When third-year Liberty University law students arrived for fall semester in August 2006, they attended an opening ceremony in which they touched a stone taken from Mt. Sinai, the peak where Moses received the Ten Commandments from God.
“It was a reminder that they were linking back to the great law giver, God, who gave the law to the earthly law giver, Moses,” said Liberty University School of Law Dean Mathew D. Staver. “I challenged the students to set an example for every student to come in the future. We challenged them to have bar passage rates that would compete with any law school in the country.”
More than 89 percent of LU law graduates who have taken state bar exams this year passed them.
“I wasn’t necessarily surprised,” Staver said. “I was exceptionally pleased. It’s like finding a diamond in a coal mine. We had set a high standard for our students to reach.”
The success of its graduates places LU’s law school in the top 20 percent of all American Bar Association-approved law schools with respect to bar passage rates.
Staver said it is not unusual for a new law school to have a bar passage rate in the 30 to 40 percent range.
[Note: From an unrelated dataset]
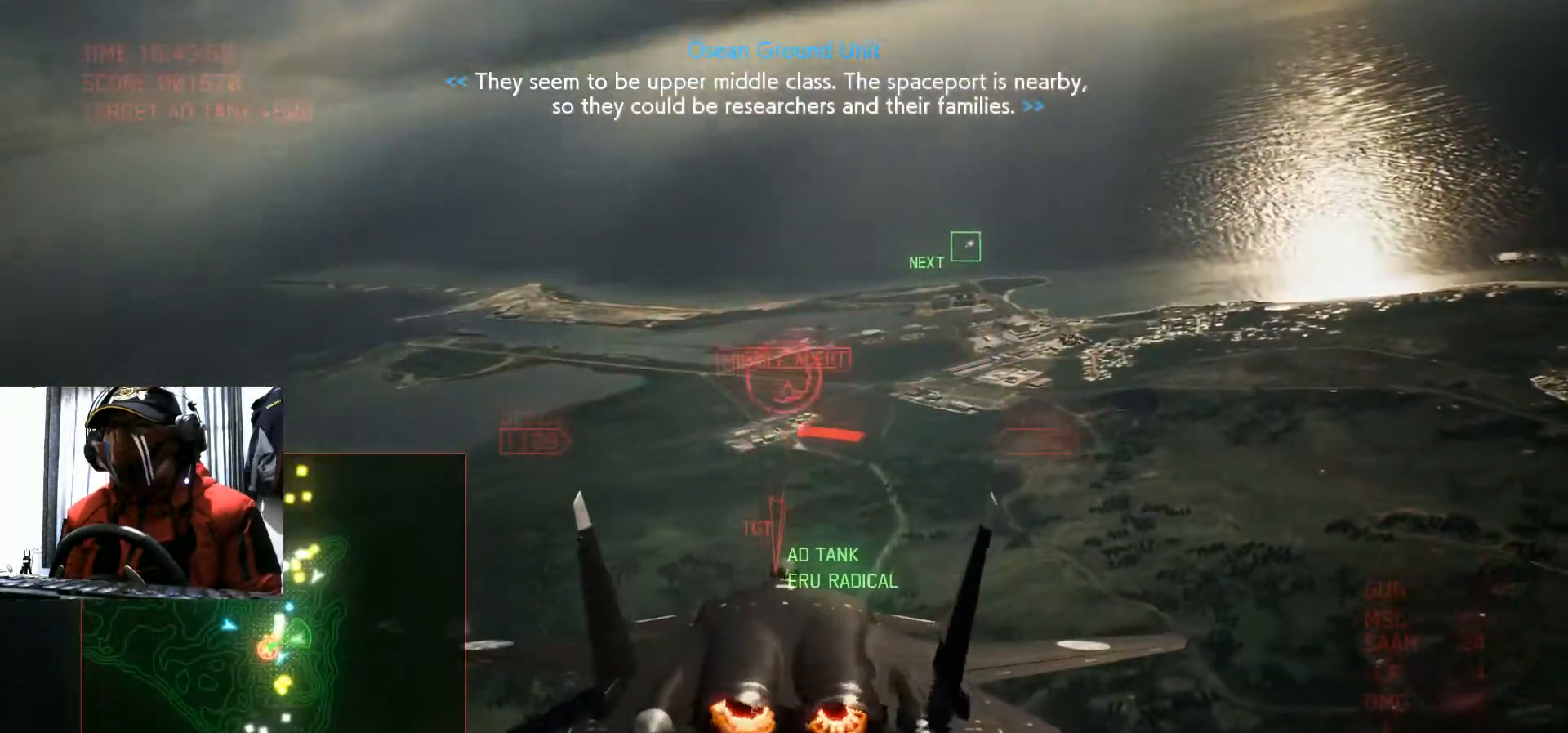
{"buttons": ["R2"], "left_stick": "up-left", "right_stick": "center", "events": [[500, "left_stick", "up-left"]]}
A milestone in the history of a law school is when it reaches a bar passage rate of 70 percent.
In Virginia, the overall passage rate for all law schools was 71.97 percent. LU’s passage rate for the Virginia bar exceeded 83 percent.
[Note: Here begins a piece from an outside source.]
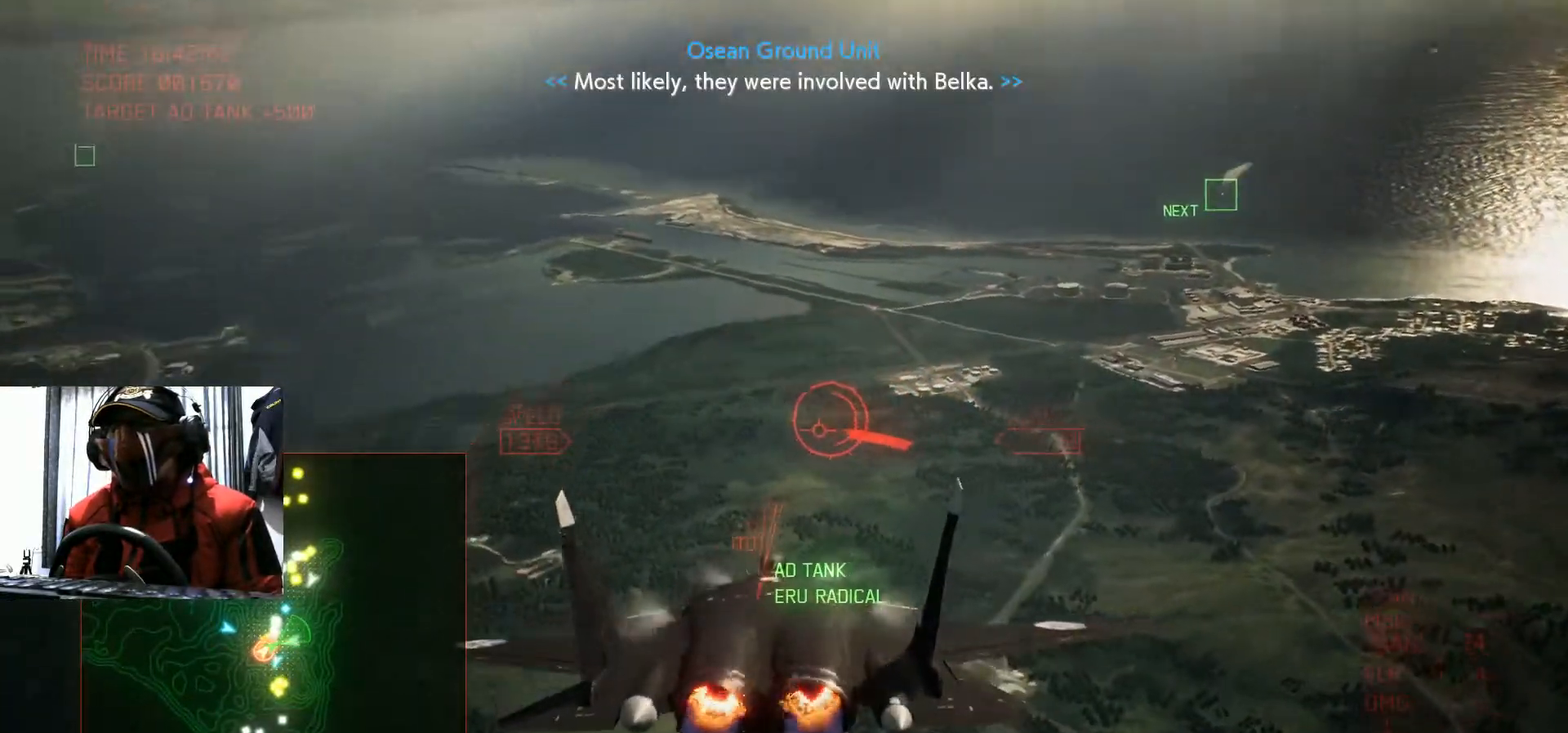
{"buttons": ["R2"], "left_stick": "down", "right_stick": "center", "events": [[284, "left_stick", "down"]]}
Last May, a total of 50 students made up the law school’s first graduating class.
Of that 50, 45 took bar exams in 16 different states this year. One of the graduates took bar exams in two states.
All told, 41 of the graduates passed state bar exams.
Staver said students who have not taken bar exams plan to do so in February.
The LU School of Law opened in August 2004 and received provisional ABA accreditation in February 2006. The law school’s drive toward permanent accreditation will be bolstered by its bar passage rate.
The law school’s lawyering skills program is the most comprehensive in the country, combining the theory of law with the skills of law, Staver said.
Despite the success of the first graduating class, Staver said he will push for improvement.
“I have challenged our current third-year law class to meet and exceed this current bar passage rate,” he said.